• **Exercise requirements**
Starting at the first line of the data below, retype every line up to and including the one containing "smartphone: present [385,728,489,767]".

• **Source data**
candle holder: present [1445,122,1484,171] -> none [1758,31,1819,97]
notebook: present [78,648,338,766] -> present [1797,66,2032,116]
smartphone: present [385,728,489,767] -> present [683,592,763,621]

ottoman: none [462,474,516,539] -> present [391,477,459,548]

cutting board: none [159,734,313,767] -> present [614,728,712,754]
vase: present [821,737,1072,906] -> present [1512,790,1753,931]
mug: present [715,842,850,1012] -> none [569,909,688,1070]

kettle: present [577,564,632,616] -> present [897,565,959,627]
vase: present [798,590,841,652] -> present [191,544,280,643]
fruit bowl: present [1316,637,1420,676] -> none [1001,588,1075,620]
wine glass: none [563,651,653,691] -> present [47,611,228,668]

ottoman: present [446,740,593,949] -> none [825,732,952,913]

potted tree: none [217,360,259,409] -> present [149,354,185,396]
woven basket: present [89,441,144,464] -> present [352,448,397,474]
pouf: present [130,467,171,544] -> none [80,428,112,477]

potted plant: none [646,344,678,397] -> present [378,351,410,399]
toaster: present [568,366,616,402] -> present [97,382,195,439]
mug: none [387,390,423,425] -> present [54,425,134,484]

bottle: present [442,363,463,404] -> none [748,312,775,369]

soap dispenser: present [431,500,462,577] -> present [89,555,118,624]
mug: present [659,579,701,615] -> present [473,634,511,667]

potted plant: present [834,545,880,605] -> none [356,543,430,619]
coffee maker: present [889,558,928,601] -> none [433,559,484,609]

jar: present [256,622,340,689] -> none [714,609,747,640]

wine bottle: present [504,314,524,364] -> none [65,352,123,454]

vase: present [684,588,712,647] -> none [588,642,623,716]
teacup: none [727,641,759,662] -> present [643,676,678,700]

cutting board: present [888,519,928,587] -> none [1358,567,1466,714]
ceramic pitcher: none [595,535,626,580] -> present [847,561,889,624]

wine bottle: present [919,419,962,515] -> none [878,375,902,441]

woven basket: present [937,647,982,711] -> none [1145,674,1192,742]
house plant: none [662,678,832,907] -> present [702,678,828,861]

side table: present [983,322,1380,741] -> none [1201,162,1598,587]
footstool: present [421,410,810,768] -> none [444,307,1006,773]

• **Solution for this task**
candle holder: present [1445,122,1484,171] -> none [1758,31,1819,97]
notebook: present [78,648,338,766] -> present [1797,66,2032,116]
smartphone: present [385,728,489,767] -> present [683,592,763,621]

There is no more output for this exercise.